Hi Nurse Beth,
I'm an RN of 4.5yrs and live in MI. I've always worked for the same facility which is a 300 bed hospital. I've done medsurg/tele and L&D both of which I don't particularly want to go back. I'm in outpatient ambulatory surgery now and love it. Anyway, I'm considering moving to Tennessee. I'm married and have 3 children so it's a big decision. My husband's pay is a bit higher there or possibly the same, but more jobs; mine I've heard wages would be a bit lower. Cost of living seems close from what I can see. No property taxes though. Anyway, I know I'd have to get my license there, I'd be going from a non-contract state to a contract state so I'm not positive how that works. But I'd like to get that part started ahead of time but I don't want it to inactivate my license here in MI in case we changed our minds and decide not to move or something. Also I have heard recently from a friend that's a travel nurse that I should work with an agency and they'd help with my relocation or I'd make more money? I honestly don't know anything about agency nursing. I work in outpatient surgery right now part time by choice and I absolutely love it. Not sure I am willing to give up my position either. I don't want to go back to floor nursing. I have a day shift now, no call. I completely love it. But I hate MI weather and the economy is awful here and we kinda just want a fresh start and to experience what else is out there. Any advice on the best way to make a relocation happen regarding just applying to a hospital there or using an agency? Would you risk giving up a position you loved for the unknown?

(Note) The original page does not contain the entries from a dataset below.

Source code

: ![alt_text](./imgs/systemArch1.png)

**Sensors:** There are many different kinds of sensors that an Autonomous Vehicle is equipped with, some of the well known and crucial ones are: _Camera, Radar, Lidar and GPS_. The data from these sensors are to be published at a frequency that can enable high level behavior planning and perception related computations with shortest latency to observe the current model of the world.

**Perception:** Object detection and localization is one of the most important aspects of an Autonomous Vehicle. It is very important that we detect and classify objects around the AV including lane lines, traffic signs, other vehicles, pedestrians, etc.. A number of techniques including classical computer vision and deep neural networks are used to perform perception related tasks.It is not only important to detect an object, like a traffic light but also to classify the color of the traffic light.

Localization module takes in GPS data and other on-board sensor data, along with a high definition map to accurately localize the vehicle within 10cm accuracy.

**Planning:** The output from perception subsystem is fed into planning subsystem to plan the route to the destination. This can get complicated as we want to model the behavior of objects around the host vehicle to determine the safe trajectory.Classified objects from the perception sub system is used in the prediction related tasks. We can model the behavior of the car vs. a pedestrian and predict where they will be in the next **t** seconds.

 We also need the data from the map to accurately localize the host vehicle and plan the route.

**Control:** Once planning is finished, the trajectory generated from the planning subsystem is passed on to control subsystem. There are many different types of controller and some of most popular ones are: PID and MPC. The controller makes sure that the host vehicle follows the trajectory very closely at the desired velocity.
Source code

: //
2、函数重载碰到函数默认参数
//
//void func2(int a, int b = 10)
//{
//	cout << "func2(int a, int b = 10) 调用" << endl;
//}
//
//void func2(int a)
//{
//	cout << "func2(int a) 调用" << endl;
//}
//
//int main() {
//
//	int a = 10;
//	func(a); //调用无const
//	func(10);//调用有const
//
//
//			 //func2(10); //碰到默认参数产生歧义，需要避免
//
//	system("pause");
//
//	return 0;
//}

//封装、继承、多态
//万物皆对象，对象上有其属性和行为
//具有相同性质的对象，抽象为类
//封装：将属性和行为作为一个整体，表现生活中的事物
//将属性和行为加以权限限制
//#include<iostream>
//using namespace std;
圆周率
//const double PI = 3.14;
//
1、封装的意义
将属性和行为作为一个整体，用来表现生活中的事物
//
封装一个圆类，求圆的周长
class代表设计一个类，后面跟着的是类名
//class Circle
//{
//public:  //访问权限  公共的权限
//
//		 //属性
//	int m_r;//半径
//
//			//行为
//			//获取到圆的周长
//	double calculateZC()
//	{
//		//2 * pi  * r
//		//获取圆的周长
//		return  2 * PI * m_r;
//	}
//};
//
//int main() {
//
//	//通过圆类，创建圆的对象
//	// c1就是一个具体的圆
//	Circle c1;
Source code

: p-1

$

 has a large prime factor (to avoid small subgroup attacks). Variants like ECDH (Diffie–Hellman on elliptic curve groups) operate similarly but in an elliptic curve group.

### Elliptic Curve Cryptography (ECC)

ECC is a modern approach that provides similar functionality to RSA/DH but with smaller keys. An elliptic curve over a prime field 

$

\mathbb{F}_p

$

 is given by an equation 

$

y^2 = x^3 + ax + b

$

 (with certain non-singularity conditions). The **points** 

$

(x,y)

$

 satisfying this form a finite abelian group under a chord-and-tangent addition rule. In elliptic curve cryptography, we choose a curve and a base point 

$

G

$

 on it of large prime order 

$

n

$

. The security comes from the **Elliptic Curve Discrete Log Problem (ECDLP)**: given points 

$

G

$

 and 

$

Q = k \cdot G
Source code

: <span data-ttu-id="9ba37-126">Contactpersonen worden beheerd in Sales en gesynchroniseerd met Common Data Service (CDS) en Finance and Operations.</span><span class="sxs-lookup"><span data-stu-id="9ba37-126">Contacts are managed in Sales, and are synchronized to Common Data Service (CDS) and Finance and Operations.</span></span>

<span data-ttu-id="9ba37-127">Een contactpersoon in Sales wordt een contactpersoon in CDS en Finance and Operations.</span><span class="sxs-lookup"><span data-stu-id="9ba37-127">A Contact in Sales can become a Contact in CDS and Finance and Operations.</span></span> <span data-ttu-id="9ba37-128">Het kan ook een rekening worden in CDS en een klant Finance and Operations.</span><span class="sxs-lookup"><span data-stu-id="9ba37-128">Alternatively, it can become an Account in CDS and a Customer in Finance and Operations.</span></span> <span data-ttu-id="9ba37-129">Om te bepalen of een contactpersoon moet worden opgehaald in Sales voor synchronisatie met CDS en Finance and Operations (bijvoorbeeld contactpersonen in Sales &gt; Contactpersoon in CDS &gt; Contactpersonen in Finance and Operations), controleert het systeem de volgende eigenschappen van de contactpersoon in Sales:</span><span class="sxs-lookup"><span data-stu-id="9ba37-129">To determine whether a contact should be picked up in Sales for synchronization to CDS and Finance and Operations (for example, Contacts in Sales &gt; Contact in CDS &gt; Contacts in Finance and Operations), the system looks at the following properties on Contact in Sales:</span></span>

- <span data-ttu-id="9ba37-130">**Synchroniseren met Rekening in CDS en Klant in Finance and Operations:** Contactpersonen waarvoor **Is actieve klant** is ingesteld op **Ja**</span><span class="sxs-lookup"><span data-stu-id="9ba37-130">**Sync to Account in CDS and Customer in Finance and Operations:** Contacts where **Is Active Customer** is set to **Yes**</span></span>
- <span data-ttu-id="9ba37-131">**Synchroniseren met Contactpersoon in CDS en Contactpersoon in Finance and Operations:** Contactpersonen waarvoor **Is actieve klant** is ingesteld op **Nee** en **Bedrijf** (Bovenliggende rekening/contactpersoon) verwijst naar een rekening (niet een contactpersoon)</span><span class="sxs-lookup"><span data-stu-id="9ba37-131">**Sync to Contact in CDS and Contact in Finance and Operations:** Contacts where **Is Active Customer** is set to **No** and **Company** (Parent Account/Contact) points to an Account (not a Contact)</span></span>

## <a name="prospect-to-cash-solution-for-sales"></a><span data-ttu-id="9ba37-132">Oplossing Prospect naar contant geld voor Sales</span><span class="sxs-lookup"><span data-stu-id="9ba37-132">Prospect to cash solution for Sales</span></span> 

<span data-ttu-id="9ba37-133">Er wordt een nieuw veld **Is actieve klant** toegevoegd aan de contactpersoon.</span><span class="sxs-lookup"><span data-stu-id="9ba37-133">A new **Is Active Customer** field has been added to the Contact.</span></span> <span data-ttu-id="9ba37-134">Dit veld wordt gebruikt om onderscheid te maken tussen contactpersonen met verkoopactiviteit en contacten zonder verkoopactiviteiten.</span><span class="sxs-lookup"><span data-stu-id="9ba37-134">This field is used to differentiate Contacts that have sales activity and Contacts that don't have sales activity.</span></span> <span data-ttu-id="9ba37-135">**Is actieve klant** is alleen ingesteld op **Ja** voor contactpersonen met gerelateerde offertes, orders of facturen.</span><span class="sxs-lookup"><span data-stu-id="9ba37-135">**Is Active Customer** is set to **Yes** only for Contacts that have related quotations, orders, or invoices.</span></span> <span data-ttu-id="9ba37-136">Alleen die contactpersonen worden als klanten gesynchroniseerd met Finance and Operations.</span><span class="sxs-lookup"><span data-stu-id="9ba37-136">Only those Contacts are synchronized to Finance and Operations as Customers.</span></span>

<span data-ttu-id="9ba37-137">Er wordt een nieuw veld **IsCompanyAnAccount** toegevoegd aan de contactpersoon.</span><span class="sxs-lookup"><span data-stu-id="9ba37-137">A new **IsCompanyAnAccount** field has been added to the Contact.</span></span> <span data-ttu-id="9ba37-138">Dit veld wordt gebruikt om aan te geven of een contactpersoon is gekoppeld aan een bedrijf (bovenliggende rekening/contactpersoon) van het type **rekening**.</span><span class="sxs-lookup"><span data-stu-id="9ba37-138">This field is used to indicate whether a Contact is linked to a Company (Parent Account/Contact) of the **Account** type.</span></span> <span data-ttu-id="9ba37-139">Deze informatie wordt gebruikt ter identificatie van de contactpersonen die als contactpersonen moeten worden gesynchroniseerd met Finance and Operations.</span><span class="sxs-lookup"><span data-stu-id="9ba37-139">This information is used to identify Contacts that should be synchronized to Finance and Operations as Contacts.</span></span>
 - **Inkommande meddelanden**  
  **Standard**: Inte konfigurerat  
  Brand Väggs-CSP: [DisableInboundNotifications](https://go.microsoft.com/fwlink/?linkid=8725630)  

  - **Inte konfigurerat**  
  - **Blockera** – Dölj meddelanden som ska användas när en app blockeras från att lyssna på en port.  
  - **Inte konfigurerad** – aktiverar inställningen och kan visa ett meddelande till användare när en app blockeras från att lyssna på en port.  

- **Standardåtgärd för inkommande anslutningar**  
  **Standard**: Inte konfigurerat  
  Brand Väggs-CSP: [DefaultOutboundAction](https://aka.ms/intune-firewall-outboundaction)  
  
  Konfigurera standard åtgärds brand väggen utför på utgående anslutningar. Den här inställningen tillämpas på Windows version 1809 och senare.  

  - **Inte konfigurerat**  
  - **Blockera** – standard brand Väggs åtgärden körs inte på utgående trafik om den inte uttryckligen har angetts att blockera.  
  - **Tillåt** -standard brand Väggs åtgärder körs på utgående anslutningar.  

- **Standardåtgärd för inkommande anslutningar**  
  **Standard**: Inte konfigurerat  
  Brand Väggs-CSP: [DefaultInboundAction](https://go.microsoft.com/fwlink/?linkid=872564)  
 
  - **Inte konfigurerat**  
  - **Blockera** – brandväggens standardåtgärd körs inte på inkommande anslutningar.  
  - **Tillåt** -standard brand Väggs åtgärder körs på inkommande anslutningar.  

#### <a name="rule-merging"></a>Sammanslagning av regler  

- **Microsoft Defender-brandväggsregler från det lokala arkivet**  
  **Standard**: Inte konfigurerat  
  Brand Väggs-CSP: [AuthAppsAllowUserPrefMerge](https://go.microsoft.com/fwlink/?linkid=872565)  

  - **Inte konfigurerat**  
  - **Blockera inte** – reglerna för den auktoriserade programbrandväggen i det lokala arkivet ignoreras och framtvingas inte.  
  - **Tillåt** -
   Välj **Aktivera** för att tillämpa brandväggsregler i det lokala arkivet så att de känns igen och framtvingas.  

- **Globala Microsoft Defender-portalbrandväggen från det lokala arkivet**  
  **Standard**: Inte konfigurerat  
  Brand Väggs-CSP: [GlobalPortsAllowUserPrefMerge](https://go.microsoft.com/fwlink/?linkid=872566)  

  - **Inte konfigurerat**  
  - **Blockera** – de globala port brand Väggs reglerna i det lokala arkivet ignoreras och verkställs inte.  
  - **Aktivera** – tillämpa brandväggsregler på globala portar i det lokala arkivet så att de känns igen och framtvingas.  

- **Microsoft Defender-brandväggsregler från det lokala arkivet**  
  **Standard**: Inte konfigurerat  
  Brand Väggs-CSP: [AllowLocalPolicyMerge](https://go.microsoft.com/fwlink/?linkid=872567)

Dear Thinking About Re-Locating:
It is hard to think about leaving the perfect job because there are no guarantees that you’ll immediately find the same set of conditions you enjoy now. At the same time, you’ll have regrets if you don’t go for it. The longer you wait, the harder it becomes.
Using a travel agency to find contract work in your targeted city in Tennessee has the advantage of finding you a temporary position ready to step into when you get there. Then you can take a few months to get the lay of the land, find out the best places to work, etc., while still drawing a pay check.
Many hospitals and even outpatient clinics offer re-location assistance for experienced nurses as well, you just have to ask. You can apply online to start the process.
Best of luck in your new adventure,
Jun 7, '16
Tennessee is one of 25 states with compact state nurses licensure (NLC). A nurse with a permanent residency in a NLC state has a multistate nursing license and is eligible to work in other states that make up the compact states.
When moving to a compact state from a non-compact state, you must apply for licensure by endorsement in the new state of residency. Your individual state license issued by the non-compact state is not affected and will remain active if you maintain licensure and if so provided by the laws of your original non-compact state (Michigan in this case).